The output should be every line below that includes the word "down".
☆ ☆ ☆ ☆ ☆ ☆ ☆
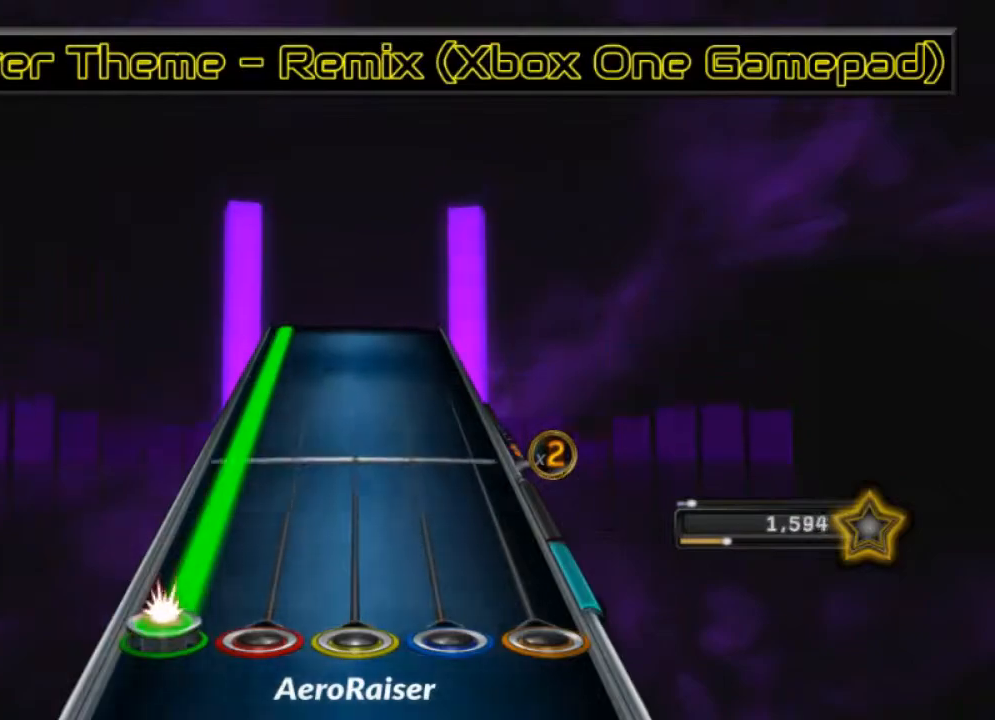
{"buttons": ["L2"], "left_stick": "center", "right_stick": "center", "events": []}
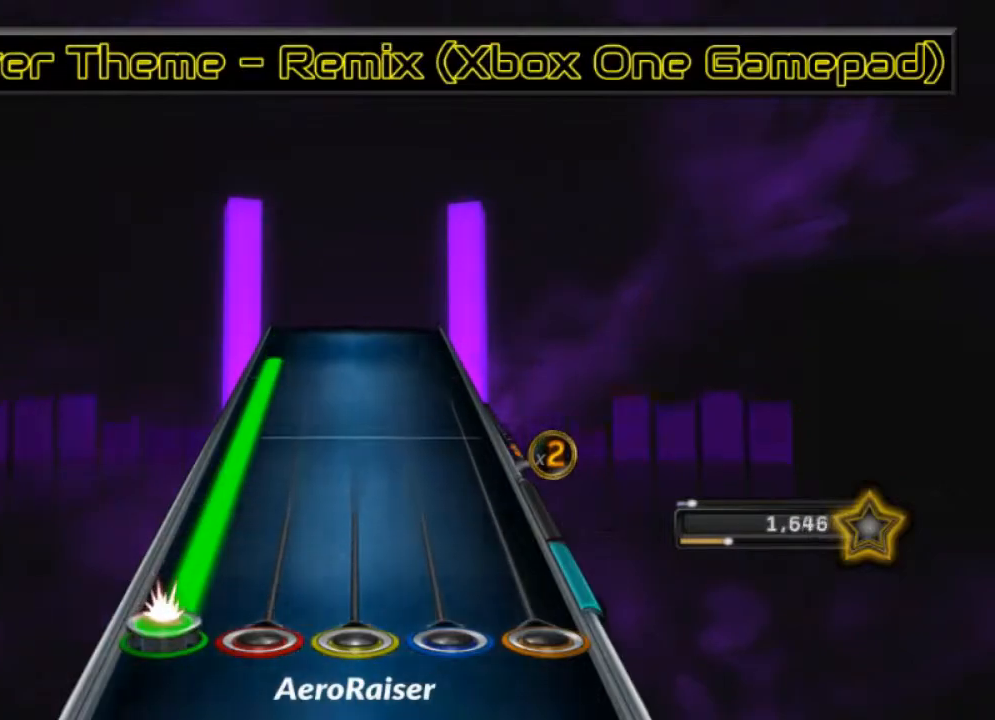
{"buttons": ["L2"], "left_stick": "center", "right_stick": "center", "events": []}
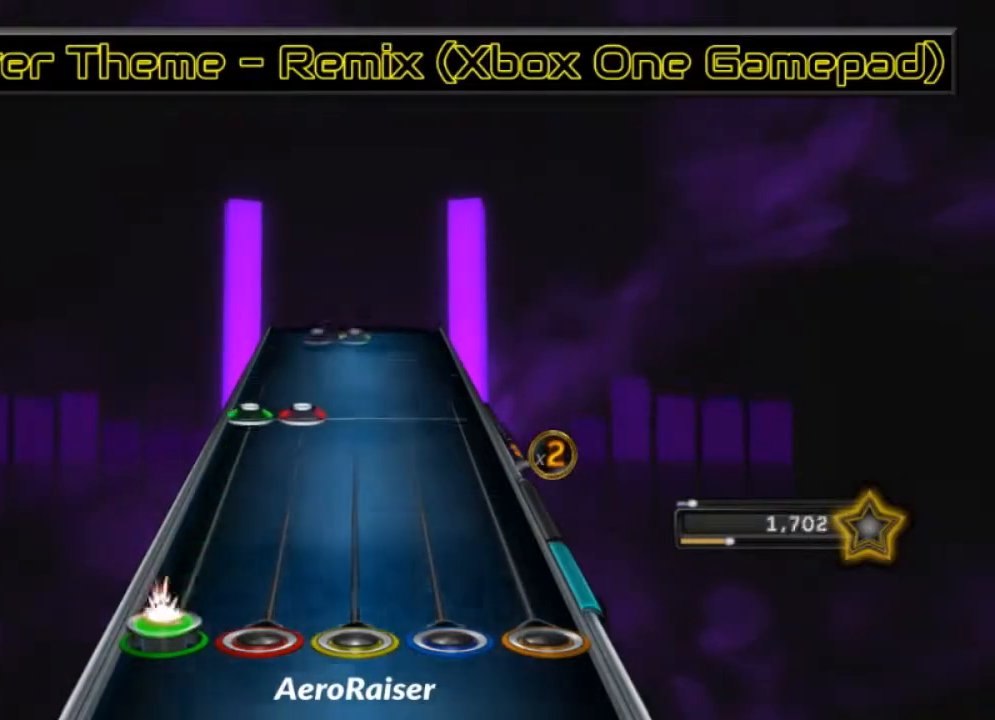
{"buttons": ["L1"], "left_stick": "center", "right_stick": "center", "events": [[250, "L1", "down"], [483, "L2", "up"]]}
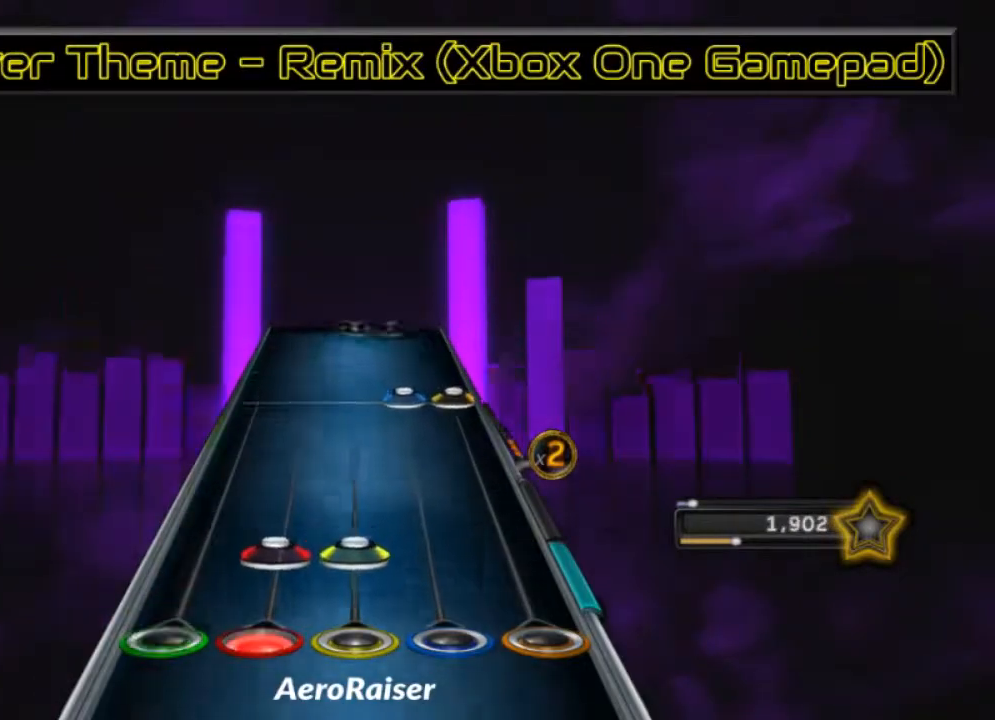
{"buttons": ["R2"], "left_stick": "center", "right_stick": "center", "events": [[33, "R1", "down"], [233, "L1", "up"], [267, "R1", "up"], [283, "R2", "down"], [300, "A", "down"], [467, "A", "up"]]}
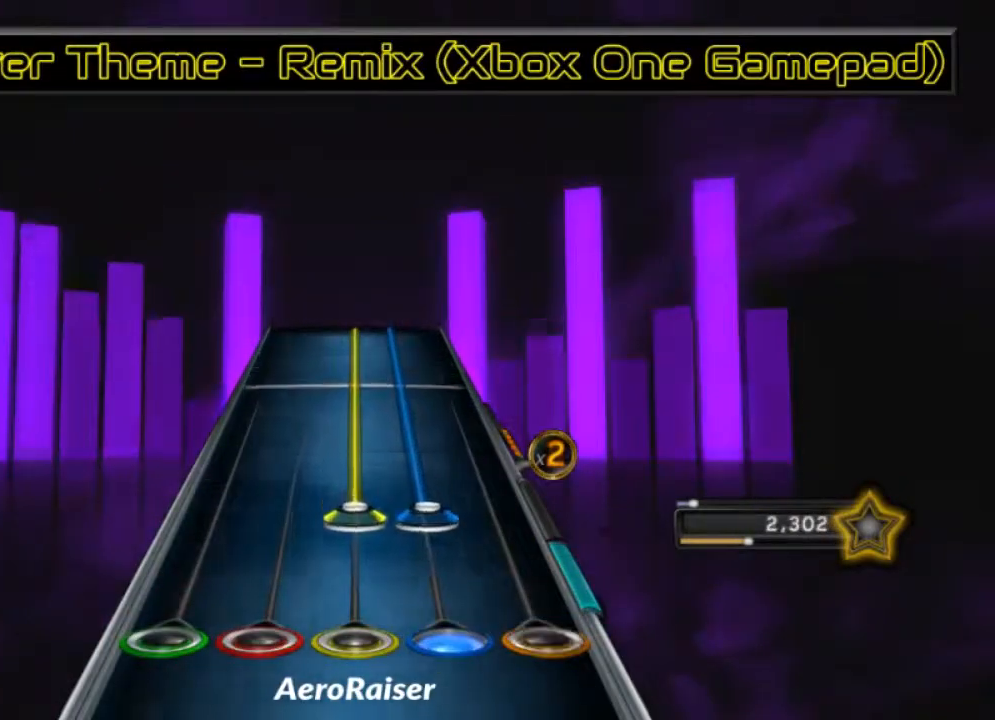
{"buttons": ["R1", "R2"], "left_stick": "center", "right_stick": "center", "events": [[83, "R1", "down"]]}
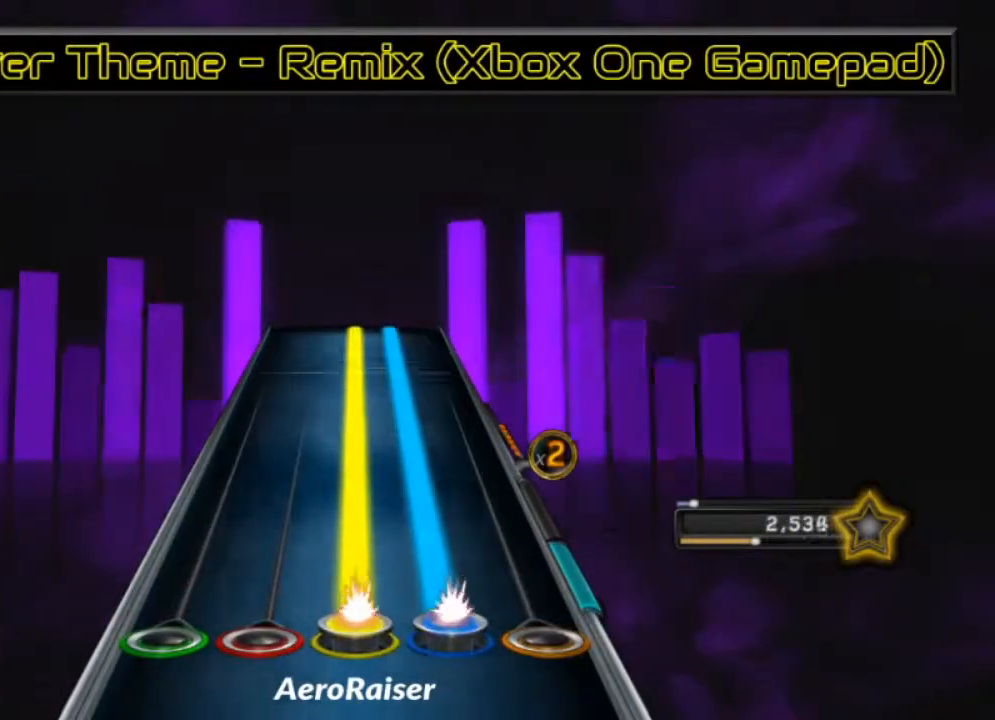
{"buttons": ["R1", "R2"], "left_stick": "center", "right_stick": "center", "events": []}
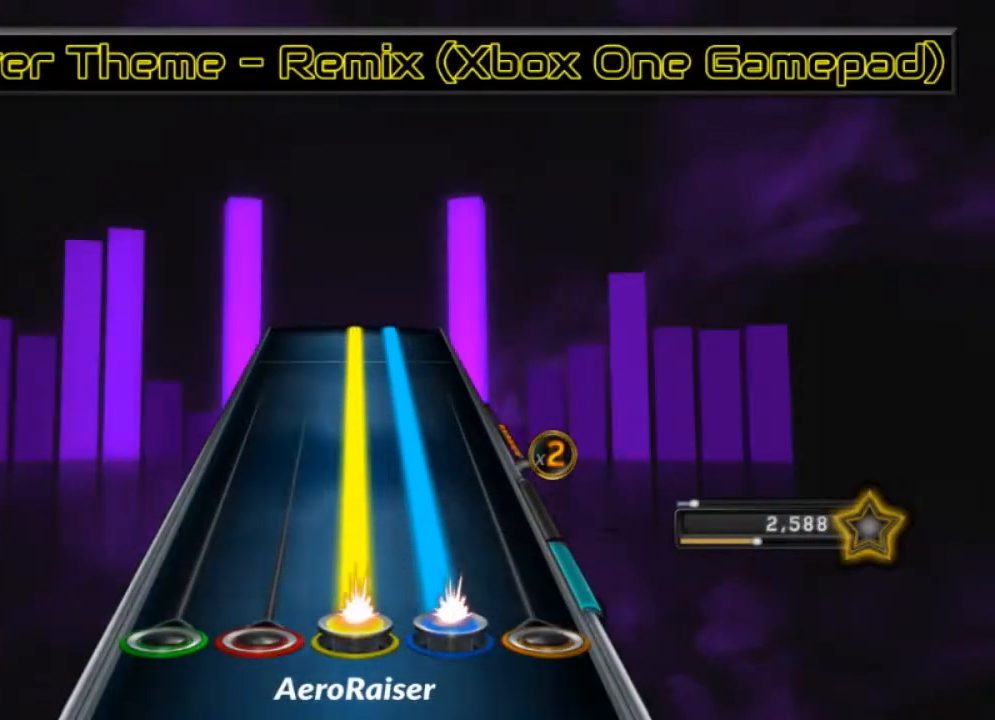
{"buttons": ["R1", "R2"], "left_stick": "center", "right_stick": "center", "events": []}
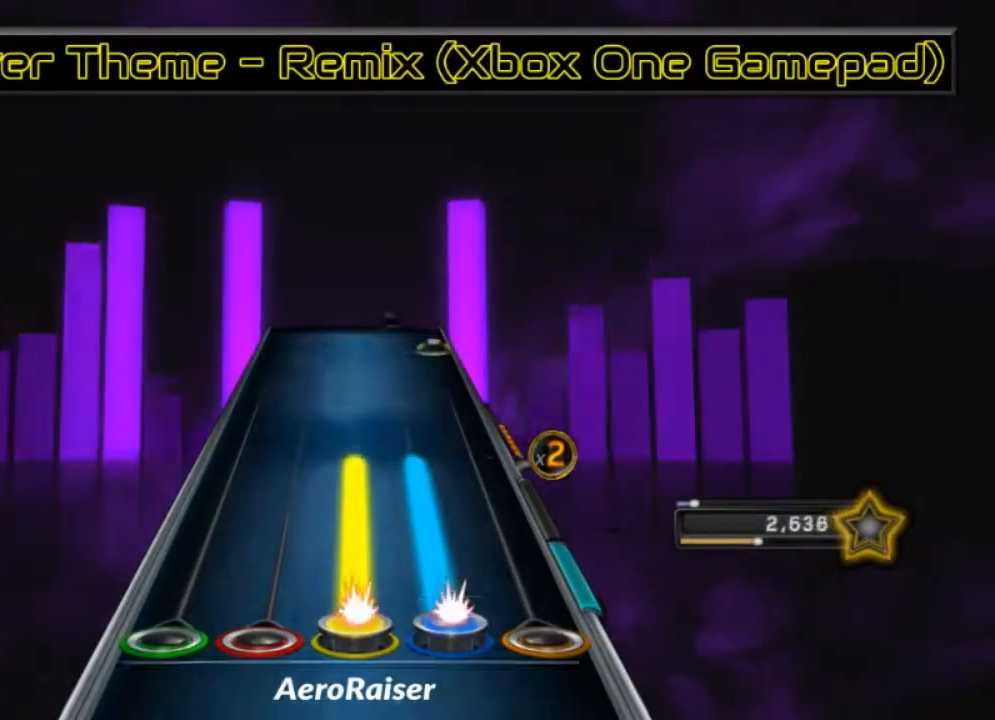
{"buttons": ["A"], "left_stick": "center", "right_stick": "center", "events": [[283, "R2", "up"], [300, "R1", "up"], [450, "A", "down"]]}
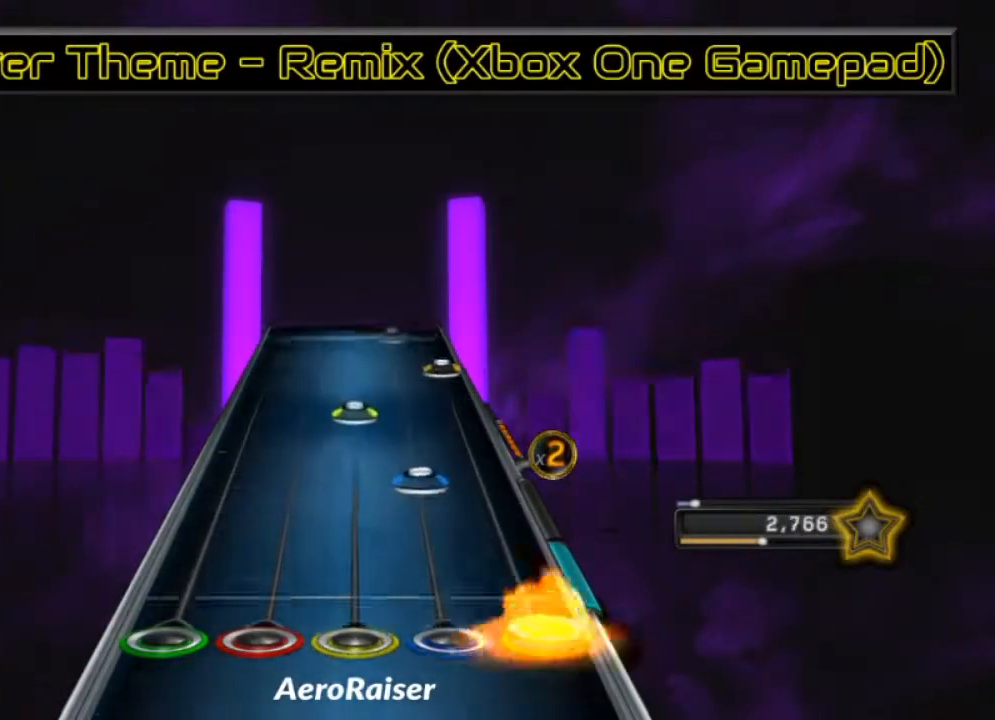
{"buttons": ["A"], "left_stick": "center", "right_stick": "center", "events": [[67, "A", "up"], [100, "R2", "down"], [250, "R1", "down"], [250, "R2", "up"], [383, "R1", "up"], [450, "A", "down"]]}
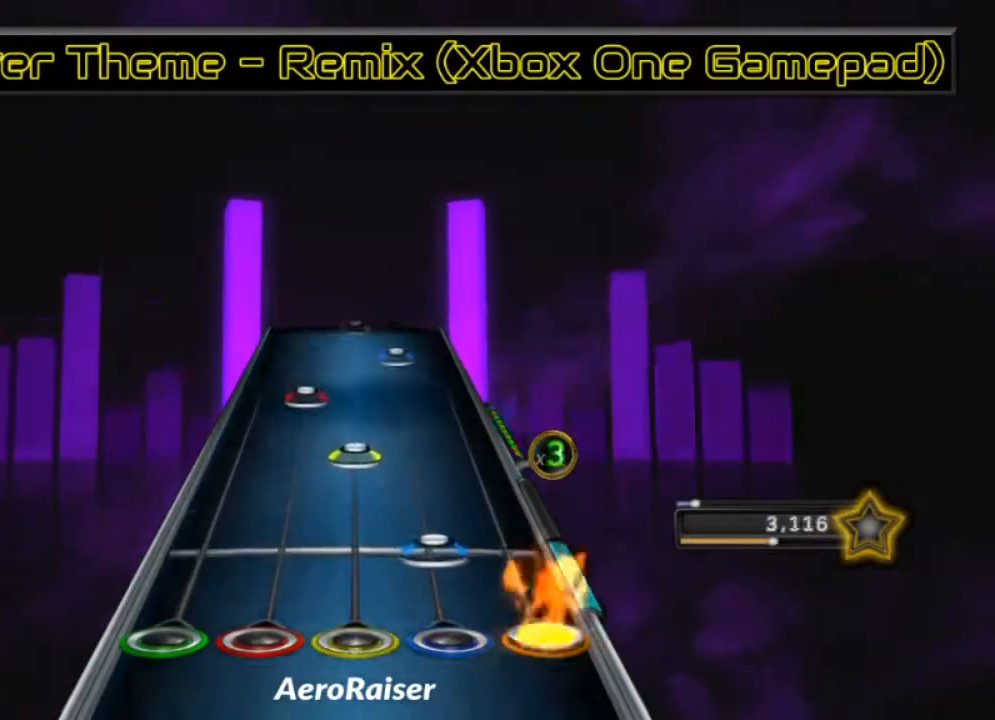
{"buttons": ["R2"], "left_stick": "center", "right_stick": "center", "events": [[33, "A", "up"], [67, "R2", "down"], [167, "R1", "down"], [183, "R2", "up"], [250, "R1", "up"], [317, "L1", "down"], [400, "L1", "up"], [467, "R2", "down"]]}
☆ ☆ ☆ ☆ ☆ ☆ ☆
§ TASK OUTPUT
{"buttons": ["L1"], "left_stick": "center", "right_stick": "center", "events": [[250, "L1", "down"], [483, "L2", "up"]]}
{"buttons": ["R2"], "left_stick": "center", "right_stick": "center", "events": [[33, "R1", "down"], [233, "L1", "up"], [267, "R1", "up"], [283, "R2", "down"], [300, "A", "down"], [467, "A", "up"]]}
{"buttons": ["R1", "R2"], "left_stick": "center", "right_stick": "center", "events": [[83, "R1", "down"]]}
{"buttons": ["A"], "left_stick": "center", "right_stick": "center", "events": [[283, "R2", "up"], [300, "R1", "up"], [450, "A", "down"]]}
{"buttons": ["A"], "left_stick": "center", "right_stick": "center", "events": [[67, "A", "up"], [100, "R2", "down"], [250, "R1", "down"], [250, "R2", "up"], [383, "R1", "up"], [450, "A", "down"]]}
{"buttons": ["R2"], "left_stick": "center", "right_stick": "center", "events": [[33, "A", "up"], [67, "R2", "down"], [167, "R1", "down"], [183, "R2", "up"], [250, "R1", "up"], [317, "L1", "down"], [400, "L1", "up"], [467, "R2", "down"]]}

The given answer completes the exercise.